The answer is, “Yes”, the Canada Border Services Agency (“CBSA”) can ask for your passwords. Not only can the CBSA ask for your passwords, the CBSA does ask for passwords. Not only does the CBSA ask for passwords, the CBSA will unlock your cell phones, mobile phones, smart phones, computers, etc and look at/review your emails, your photographs, your videos, your text messages, etc. If you do not provide your passwords, you could be arrested and charged and end up with a criminal record. Just ask Mr. Alain Philippon.
News broke today (August 16, 2016) that Mr. Philippon has pleaded guilty (on the eve of trial) to not providing his cell phone password to the Canada Border Services Agency (“CBSA”). Alain Philippon was arrested by the CBSA in March 2015 and charged pursuant to section 153.1 of the Customs Act (Canada) for failing to provide passwords. Section 153.1 of the Customs Act provides that:
“No person shall, physically or otherwise, do or attempt to do any of the following:
(a) interfere with or molest an officer doing anything that the officer is authorized to do under this Act; or
(b) hinder or prevent an officer from doing anything that the officer is authorized to do under this Act.”
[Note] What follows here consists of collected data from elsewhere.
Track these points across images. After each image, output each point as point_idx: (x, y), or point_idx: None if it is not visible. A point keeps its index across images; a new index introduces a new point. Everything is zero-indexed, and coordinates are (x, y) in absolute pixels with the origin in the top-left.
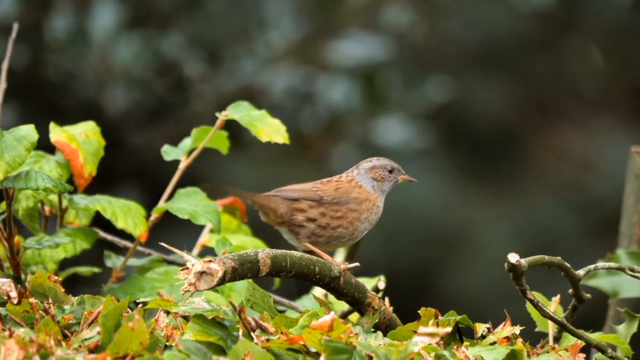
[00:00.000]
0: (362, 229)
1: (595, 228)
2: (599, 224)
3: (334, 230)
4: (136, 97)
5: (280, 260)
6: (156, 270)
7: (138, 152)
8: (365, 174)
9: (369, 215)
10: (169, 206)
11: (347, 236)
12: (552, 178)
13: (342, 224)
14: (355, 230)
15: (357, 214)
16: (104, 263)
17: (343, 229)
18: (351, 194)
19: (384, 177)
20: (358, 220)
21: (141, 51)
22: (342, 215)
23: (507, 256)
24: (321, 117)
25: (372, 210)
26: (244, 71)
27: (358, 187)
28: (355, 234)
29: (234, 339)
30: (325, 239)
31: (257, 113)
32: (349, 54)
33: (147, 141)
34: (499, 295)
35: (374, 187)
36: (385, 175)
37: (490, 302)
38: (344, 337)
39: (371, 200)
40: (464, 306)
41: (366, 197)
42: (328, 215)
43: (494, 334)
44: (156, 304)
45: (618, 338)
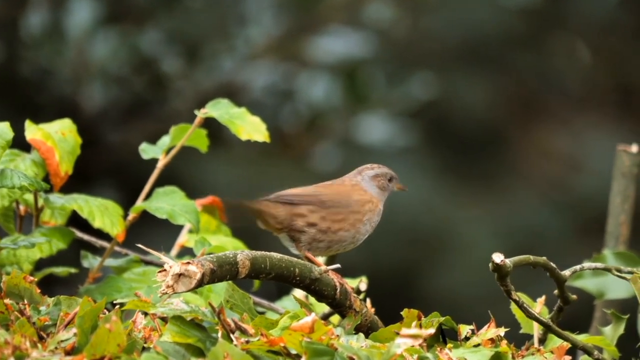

A CBSA officer is authorized under section 99 of the Customs Act to examine goods in a traveler’s possession. The term “goods” is defined in the Customs Act to include “any document in any form”. Electronic communications, data and documents would satisfy the definition of “goods”.
According to the Agreed Statement of Facts, Mr. Philippon had $5000 and two PDAs in his possession. He was sent to secondary examination where swabs of his bags registered a reading for traces of cocaine. Mr. Philippon refused to provide the passwords to his PDAs. It is not known whether Mr. Philippon ever did provide those passwords or if he did get his PDAs back from the CBSA.
As a result of the plea deal (to plead guilty and pay a fine of $500), we will never know whether the Nova Scotia Provincial Court has difficulties with the CBSA arresting a person for not providing a password. This was a smart decision by Philippon who could have been fined up to $25,000 and/or imprisoned for up to one year. The moral of this story is that the CBSA can ask for your passwords and you may end up with a criminal record if you do not provide the passwords.
Customs lawyers have been waiting to learn what a court would say about what first appeared to be an extreme position taken by the CBSA. Travelers are regularly requested by the CBSA to provide passwords to cell phones, PDAs, computers, etc. Most travelers comply for fear of the ramifications (also, most travelers have nothing to hide, except embarrassing photos and videos).
Under Canada’s domestic laws, the police do not have an absolute right to ask for passwords. Individuals in Canada have privacy rights and Charter rights. The rules are very different at the border.